Человек, который стоит у станка или выходит работать в поле, созидатель материальных ценностей, в условиях социализма считает себя хозяином жизни. И этот человек платит деньги за то, чтобы получить свою толику «развлечения», подготовленного для него услужливыми «художниками». Но услужливость таких «художников» продиктована равнодушием: они цинично отнимают свободное время этого честного человека, труженика, воспользовавшись его слабостью и непониманием, его эстетическим невежеством, чтобы духовно разоружить его, заработав на этом деньги. Деятельность таких «художников» неважно пахнет, и художник имеет право на творчество лишь тогда, когда оно является его жизненной потребностью. Когда творчество для него не посторонняя случайная деятельность, а единственный способ существования его репродуцирующего «Я».
В литературе, в конце концов, не так важно в духовном смысле, какую книгу ты напишешь: в определенной степени это может оставаться твоим личным делом, потому что, в конце концов, читатель решит, купить ли ему твою книгу или оставить пылиться на книжных полках магазинов.
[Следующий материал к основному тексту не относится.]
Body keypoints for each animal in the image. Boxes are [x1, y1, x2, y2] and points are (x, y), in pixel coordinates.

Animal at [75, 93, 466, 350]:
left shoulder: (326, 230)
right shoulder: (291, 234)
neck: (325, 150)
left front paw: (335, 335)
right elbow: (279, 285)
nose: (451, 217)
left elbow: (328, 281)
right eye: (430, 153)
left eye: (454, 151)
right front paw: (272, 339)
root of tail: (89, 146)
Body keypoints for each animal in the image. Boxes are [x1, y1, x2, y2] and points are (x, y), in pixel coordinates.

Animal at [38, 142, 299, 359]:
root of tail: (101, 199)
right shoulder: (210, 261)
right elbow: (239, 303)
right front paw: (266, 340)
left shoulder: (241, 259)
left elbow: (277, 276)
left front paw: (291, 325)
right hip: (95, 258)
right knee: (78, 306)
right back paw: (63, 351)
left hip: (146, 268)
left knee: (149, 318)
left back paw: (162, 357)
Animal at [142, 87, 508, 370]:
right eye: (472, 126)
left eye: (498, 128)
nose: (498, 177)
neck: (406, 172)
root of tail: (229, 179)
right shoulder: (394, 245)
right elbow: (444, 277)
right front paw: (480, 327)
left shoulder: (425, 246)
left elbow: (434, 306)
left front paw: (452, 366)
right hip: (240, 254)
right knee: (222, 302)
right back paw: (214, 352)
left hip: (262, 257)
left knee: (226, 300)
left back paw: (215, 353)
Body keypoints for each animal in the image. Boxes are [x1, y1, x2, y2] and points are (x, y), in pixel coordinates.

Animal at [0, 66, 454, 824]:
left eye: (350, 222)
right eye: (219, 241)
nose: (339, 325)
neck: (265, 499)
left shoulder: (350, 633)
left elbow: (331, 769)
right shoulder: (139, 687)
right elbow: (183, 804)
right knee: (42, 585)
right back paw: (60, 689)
В кинематографе сходная ситуация лишь в формальном смысле: зритель может пойти на фильм, а может не пойти… Но на самом деле кинематограф, требующий больших, а иногда огромных капиталовложений, беспрецедентно наступателен и навязчив в способах извлечения максимальных прибылей из проката. Мы как бы продаем свои картины на корню — и от этого опять же повышается ответственность за наш «товар».